What I have been wondering is how well my behavior would have held up to the type of scrutiny that our law enforcement officers are subjected to. What if doctors wore body cameras and someone was constantly reviewing the tape?

I have no idea what such video might show from exemplary bedside manner to instances of frank cruelty. I have certainly seen both in my career. This is only to say that today, police officers are under enormous pressure to comport themselves well in all situations, many of which are life threatening.

Do I think that race played a role in the George Floyd incident as well as countless others? I do. Do I think the bad behavior caught on camera whether the nine-minute pressure on Mr. Floyd’s neck or the recent documentation of a 26-year veteran officer accidently shooting a young Black man at a traffic stop documents real misdeeds? I do. Should they be arbitrated in a court of law?
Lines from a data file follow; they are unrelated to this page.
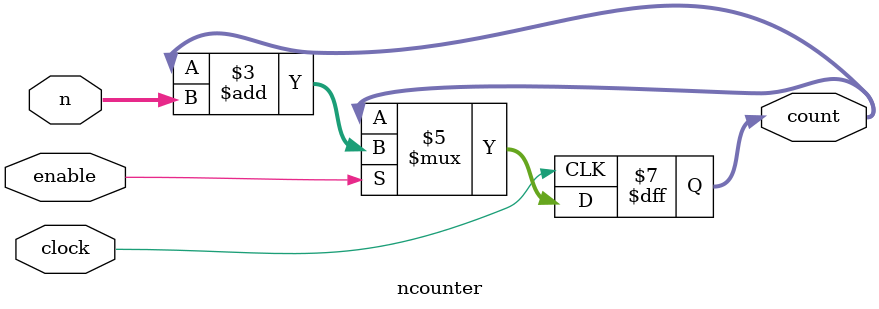
<source format=v>
module ncounter (
  clock, 
  enable, 
  n, 
  count
  
 );
 
 parameter BIT_SZ = 10; 
 input clock; 
 input enable; 
 input [9:0] n; 
 output [BIT_SZ-1:0] count; 
 
 reg[BIT_SZ-1:0] count; 
 
 initial count = 0; 
 
 always @ (posedge clock)
	if(enable==1'b1)
		count <= count + n; 
	
endmodule 
 
</source>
Where else?

I am just not so quick to point fingers at police officers as being all bad because there have been a few incidents that got out of control. I know that the leadership of more and more medical institutions is putting a premium on interpersonal interactions of a constructive nature, EQ, and quality care among the faculty and staff. These are good things but must not overtake the most traditional measure of medical excellence, the improvement in the health of the patient. There are gruff and difficult doctors of immense talent. Personally, I never cared about the bedside manner of my many surgeons. When I needed them to be at their best, I was asleep.

We must be very careful in rushing to judgment about the performance of our law enforcement officers. They put their lives on the line for us every day. Like doctors, they often encounter people when those people are not at their best. It takes great patience, wisdom and experience to be a good policeman or woman. We have examples when this has not been the case and people have died. Doctors and policemen are in positions where life and death can be in their hands. But they are human and make mistakes. It is a matter of great ambiguity whether or not such mistakes are criminal. It’s not as easy as the videotape might seem to make it.

The George Floyd case is now over and Derek Chauvin has been found guilty of murder. I suspect we will see more such proceedings and the use of body cam video will take center stage in all such trials. Whether doctors need to wear such devices seems ludicrous to even consider. Then again, how well would we do?